Tiroler Tageszeitung, Ausgabe vom 29. November 2018; Leitartikel von Wolfgang Sablatnig: „Eine Reform nach türkis-blauem Maß“

Innsbruck (OTS) Die Pläne für die Mindestsicherung können angesichts der Slogans von ÖVP und FPÖ nicht überraschen. In der Welt der Bundesregierung ist aus dem „Fallschirm“ Sozialhilfe schon lange eine Hängematte geworden.

Sebastian Kurz und Heinz-Christian Strache machen, wofür sie gewählt wurden. Ihre Pläne für die Mindestsicherung folgen genau ihren Slogans: „Keine Zuwanderung ins Sozialsystem!“, „Leistung muss sich lohnen!“, „Kein Ausruhen in der sozialen Hängematte!“, das alles garniert mit kräftigen Seitenhieben in Richtung des rot-grünen Wien. Noch hat die Koalition nur Absichtserklärungen präsentiert und keinen ausformulierten Gesetzesentwurf vorgelegt. Die Pläne können aber niemanden überraschen. Mindestsicherung ist in den öffentlichen Aussagen von Türkis und Blau schon lange nicht mehr positiv besetzt. Sie ist nicht mehr der „Fallschirm“, der vor dem Absturz in die soziale Tiefe bewahrt, sondern die „Hängematte“, in der es sich der „Sozialschmarotzer“ gemütlich macht – und der „Pull-Faktor“, der Ausländer zur Zuwanderung ins Sozialsystem motiviert.

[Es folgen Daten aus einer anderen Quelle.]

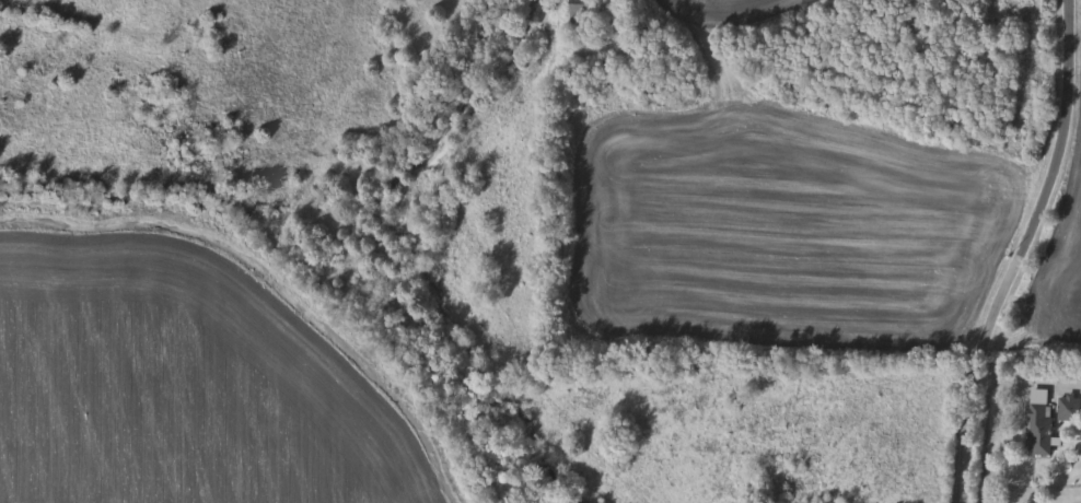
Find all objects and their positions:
building: (583, 11)
road: (380, 249)
road: (1024, 253)
road: (1029, 379)
building: (1041, 430)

Zuwanderer ohne ausreichende Deutschkenntnisse schlechter zu behandeln, ist dieser Logik folgend ein Schritt genau nach türkis-blauem Maß.
Es ist aber auch kein Versehen, dass kinderreiche Familien zu den Verlierern gehören – wegen des Zieles der Regierung, dass ein Sozialeinkommen spürbar niedriger sein müsse als ein Erwerbseinkommen. Dass Kinder die Leidtragenden sind, nehmen Kurz und Strache als Kollateralschaden in Kauf.
Auf der Habenseite hat die Koalition Alleinerziehende und Behinderte. Ebenfalls auf der Habenseite hat die Koalition die Vereinheitlichung der Mindestsicherung. Zur Erinnerung: Ende 2016 sind Bund und Länder daran gescheitert, eine befristete Vereinbarung über die Mindestsicherung neu zu verhandeln und zu verlängern. Eine Folge dieses Scheiterns ist das Entstehen unterschiedlicher Modelle in den Bundesländern – und die jetzt der Koalition als Rechtfertigung dafür dienen, dass eine neue Regelung notwendig ist.
Freilich: Erst eine Gesamtschau wird eine Gesamtbewertung ermöglichen. Noch in dieser Woche wollen ÖVP und FPÖ ein Gesetz vorlegen, dann müssen die Länder ihre Ausführungsgesetze ausarbeiten – und noch gibt es auch für die Zukunft des Arbeitslosengeldes und der Notstandshilfe nur Absichtserklärungen.
Strache und Kurz jedenfalls werden alles tun, um die Mindestsicherung als türkis-blaues Prestigeprojekt zu entwickeln und zu vermarkten. Sie gehen davon aus, damit den Nerv ihrer Wähler zu treffen. Und solange ihre Umfragewerte stimmen, haben sie dazu auch allen Grund.